Poll-driven Opposition Is Taking A Big Risk

MALCOLM McGREGOR
563 words
4 December 1995
Australian Financial Review
Copyright of John Fairfax Group Pty Ltd

LAST month during a panel discussion on ABC radio, I ventured the opinion that John Howard's low-risk political strategy would ultimately entail risks. Indeed, his repeated insistence that the Federal Opposition was "not the issue" would eventually make them the issue.

Social researcher Hugh Mackay broadly supported this view, which was sneeringly attacked in his inimitable private-school prefect style by Alexander Downer. He found our scepticism about John Howard's political strategy "amusing".

That gave me a deep sense of gratification. No Australian politician other than Billy McMahon has provided me with as many hearty laughs as Downer did during his absurd masquerade as putative Prime Minister last year. To be able to even partially repay him for eight months of uninterrupted hilarity made my day.

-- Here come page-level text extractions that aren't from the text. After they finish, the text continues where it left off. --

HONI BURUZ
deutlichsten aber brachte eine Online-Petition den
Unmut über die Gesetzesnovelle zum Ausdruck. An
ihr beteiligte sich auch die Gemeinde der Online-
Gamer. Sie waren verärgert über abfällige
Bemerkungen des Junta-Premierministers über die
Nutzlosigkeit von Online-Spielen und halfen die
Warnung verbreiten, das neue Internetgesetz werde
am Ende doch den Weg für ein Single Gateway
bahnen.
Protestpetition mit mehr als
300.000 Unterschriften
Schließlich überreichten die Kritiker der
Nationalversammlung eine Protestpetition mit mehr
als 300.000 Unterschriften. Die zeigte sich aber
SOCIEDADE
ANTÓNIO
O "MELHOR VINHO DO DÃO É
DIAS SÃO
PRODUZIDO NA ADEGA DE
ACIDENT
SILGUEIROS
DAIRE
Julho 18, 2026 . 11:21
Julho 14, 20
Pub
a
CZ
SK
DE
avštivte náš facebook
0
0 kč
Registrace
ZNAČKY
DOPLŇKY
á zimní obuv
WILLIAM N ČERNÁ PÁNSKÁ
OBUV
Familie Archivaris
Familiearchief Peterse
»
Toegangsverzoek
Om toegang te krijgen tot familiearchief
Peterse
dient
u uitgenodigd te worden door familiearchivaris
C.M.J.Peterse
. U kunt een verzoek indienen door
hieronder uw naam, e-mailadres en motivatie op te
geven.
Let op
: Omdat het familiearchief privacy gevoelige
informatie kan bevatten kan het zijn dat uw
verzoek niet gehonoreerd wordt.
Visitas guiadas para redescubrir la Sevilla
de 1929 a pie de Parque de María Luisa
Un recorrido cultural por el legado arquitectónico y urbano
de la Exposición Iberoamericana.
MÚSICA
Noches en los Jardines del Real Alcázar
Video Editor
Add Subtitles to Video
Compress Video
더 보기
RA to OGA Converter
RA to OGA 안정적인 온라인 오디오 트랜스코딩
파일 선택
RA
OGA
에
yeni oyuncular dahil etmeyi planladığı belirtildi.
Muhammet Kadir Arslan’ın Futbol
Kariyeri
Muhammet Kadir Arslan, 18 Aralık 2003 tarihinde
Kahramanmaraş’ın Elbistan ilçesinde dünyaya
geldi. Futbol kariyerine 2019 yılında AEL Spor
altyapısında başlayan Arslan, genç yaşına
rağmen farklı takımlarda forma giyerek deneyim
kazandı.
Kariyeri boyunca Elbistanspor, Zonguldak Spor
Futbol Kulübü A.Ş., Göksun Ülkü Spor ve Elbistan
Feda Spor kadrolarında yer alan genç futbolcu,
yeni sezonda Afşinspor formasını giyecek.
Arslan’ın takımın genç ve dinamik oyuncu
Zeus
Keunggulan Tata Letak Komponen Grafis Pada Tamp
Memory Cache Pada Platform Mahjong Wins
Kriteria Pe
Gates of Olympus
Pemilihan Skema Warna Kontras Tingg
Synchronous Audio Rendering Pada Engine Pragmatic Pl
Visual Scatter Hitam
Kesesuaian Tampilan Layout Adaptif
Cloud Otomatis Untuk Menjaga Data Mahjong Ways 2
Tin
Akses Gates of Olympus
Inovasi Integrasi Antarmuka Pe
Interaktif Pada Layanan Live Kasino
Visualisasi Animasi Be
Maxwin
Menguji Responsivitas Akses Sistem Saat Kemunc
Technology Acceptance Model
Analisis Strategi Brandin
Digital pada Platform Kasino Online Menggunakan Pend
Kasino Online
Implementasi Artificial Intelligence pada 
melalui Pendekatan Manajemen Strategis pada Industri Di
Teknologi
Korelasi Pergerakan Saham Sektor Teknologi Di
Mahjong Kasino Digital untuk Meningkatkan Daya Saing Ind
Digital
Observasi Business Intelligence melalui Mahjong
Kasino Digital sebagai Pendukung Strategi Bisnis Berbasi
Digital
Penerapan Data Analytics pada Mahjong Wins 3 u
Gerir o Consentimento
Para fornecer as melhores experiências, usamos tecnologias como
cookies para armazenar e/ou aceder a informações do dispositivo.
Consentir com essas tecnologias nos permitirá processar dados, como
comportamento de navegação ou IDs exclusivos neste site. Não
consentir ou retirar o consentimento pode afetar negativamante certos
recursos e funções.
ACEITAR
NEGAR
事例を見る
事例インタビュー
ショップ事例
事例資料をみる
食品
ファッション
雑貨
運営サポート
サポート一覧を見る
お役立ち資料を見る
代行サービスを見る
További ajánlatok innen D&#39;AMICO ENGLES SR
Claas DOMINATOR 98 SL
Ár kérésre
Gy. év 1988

But he and his chums from the Liberal Party might be wearing their smirks on the other sides of their faces if last Thursday's events in the House of Representatives are indicative. When Deputy Prime Minister Kim Beazley attacked the Liberals for a lack of legitimacy in censuring the Government without offering any alternative policy descriptions, he was spontaneously applauded from the public gallery.

The only other occasions that I can recall public galleries erupting in like manner were in the Senate as the Mabo Legislation passed and during the final session a Queensland Parliament when Wayne Goss eloquently flayed the decrepit and corrupt National Party regime in its death throes.

There is some evidence that the exasperation of last Thursday's audience with John Howard's cute political games may be spreading through the electorate at large. As Tom Burton of this newspaper demonstrated recently, Paul Keating has eclipsed John Howard as the preferred Prime Minister over the course of 1995. Keating's advisers claim that this has been their primary objective for the year.

Howard's standing is ominous for a leader with his pedigree. On my reckoning, only two Federal Opposition leaders have shrugged off an electoral defeat and subsequently won ensuing elections to become Prime Minister. They were Robert Menzies, who lost in 1946 and won in 1949, and Gough Whitlam who won in 1972 having been defeated in 1969. It is not disrespect for Howard's abilities that prompts me to suggest that he is not in the same weight division as either of the aforementioned leaders. Moreover, it is over eight years since he was last rejected by the Australian people.

Howard seems to have peaked and there are signs that Keating's advantage is significant on the most crucial criteria of leadership, namely the ability to manage the economy, if recent Newspoll results are correct.

It didn't have to be this way for Howard. He has been saddled with a dud political strategy which negated his intrinsic strength as a proselytiser for conservative ideas. The boofheads who have tried to duplicate Jeff Kennett and Dean Brown should take note of the public's repudiation of their strategy.

Paul Keating is a polarising figure who leads an unpopular government. But there are signs that Australians prefer that to a poll-driven faker trying to get an easy ride to the Lodge. In all the circumstances, the next election shouldn't have even been close but it looks as though it's going to be.